Ramener « la réalité vécue par nos compatriotes » au cœur des débats

Toujours auprès de Public Sénat, Yan Chantrel esquisse deux axes de travail qui lui tiennent à cœur. « Me battre contre l’extrême-droitisation de la vie politique », explique-t-il. Il dénonce à ce propos la qualité des débats publics à six mois de l’élection présidentielle, largement accaparés par la candidature présumée d’Éric Zemmour. « Les débats tournent autour de sujets de déviation des vrais problèmes. Je pense qu’il est important de parler de la réalité vécue par nos compatriotes.
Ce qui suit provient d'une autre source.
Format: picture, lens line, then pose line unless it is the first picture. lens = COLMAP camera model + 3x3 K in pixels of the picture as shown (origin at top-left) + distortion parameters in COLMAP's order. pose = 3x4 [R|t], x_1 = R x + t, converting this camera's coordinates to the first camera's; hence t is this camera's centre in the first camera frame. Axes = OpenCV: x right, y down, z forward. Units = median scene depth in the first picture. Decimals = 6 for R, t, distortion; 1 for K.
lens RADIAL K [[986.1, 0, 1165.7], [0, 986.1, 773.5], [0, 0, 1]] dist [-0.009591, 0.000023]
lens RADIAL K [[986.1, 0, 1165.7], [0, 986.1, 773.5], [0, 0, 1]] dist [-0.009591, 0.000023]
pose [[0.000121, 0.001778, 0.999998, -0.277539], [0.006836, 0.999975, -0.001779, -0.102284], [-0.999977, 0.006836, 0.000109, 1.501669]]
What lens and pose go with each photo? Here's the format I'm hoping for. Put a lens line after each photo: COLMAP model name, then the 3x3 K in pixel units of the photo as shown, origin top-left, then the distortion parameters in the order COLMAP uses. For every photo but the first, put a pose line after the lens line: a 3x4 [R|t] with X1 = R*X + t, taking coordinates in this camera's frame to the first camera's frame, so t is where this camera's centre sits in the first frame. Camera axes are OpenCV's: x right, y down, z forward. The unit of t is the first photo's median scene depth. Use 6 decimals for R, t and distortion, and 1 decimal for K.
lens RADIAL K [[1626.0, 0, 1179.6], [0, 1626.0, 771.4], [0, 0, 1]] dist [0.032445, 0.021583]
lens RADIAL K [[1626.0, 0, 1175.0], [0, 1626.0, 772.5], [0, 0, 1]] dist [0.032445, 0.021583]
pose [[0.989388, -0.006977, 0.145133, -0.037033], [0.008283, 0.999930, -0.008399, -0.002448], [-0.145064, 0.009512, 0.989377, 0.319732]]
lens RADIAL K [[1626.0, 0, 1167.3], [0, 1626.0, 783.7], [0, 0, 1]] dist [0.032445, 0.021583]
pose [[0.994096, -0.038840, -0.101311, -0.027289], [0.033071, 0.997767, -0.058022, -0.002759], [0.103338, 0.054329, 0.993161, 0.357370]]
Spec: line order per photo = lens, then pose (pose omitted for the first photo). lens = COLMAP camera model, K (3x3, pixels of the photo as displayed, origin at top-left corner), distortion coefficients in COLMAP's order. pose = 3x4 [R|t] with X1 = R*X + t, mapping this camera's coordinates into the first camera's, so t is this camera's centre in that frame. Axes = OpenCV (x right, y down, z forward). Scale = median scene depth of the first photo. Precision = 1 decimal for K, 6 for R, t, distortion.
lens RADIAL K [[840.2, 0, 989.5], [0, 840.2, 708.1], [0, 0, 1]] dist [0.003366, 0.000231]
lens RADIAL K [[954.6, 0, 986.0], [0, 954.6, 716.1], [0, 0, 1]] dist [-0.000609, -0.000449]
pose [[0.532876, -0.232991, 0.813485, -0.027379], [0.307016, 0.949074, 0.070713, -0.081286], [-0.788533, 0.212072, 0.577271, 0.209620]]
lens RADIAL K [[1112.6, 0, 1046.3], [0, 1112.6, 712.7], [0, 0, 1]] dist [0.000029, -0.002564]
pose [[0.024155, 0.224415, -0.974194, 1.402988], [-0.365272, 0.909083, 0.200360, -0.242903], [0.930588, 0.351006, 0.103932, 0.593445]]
Ça n’est pas l’immigré le problème, le problème c’est la fiche de paie, les conditions sociales… C’est à cela qu’il faut répondre ! », insiste l’élu.

Autre thématique qui lui tient à cœur : la démocratie participative, dont il aimerait qu’elle occupe une place plus importante au sein des institutions, et notamment de la Seconde Chambre. « Il faudrait que cette institution soit ouverte à la parole citoyenne », estime Yan Chantrel. « C’est un axe important pour moi. La vie politique est parfois un peu déconsidérée par les citoyens, et il faut les réimpliquer en leur permettant d’ouvrir les espaces », martèle le nouveau sénateur, qui siégera à la commission de la culture, de l’éducation et de la communication.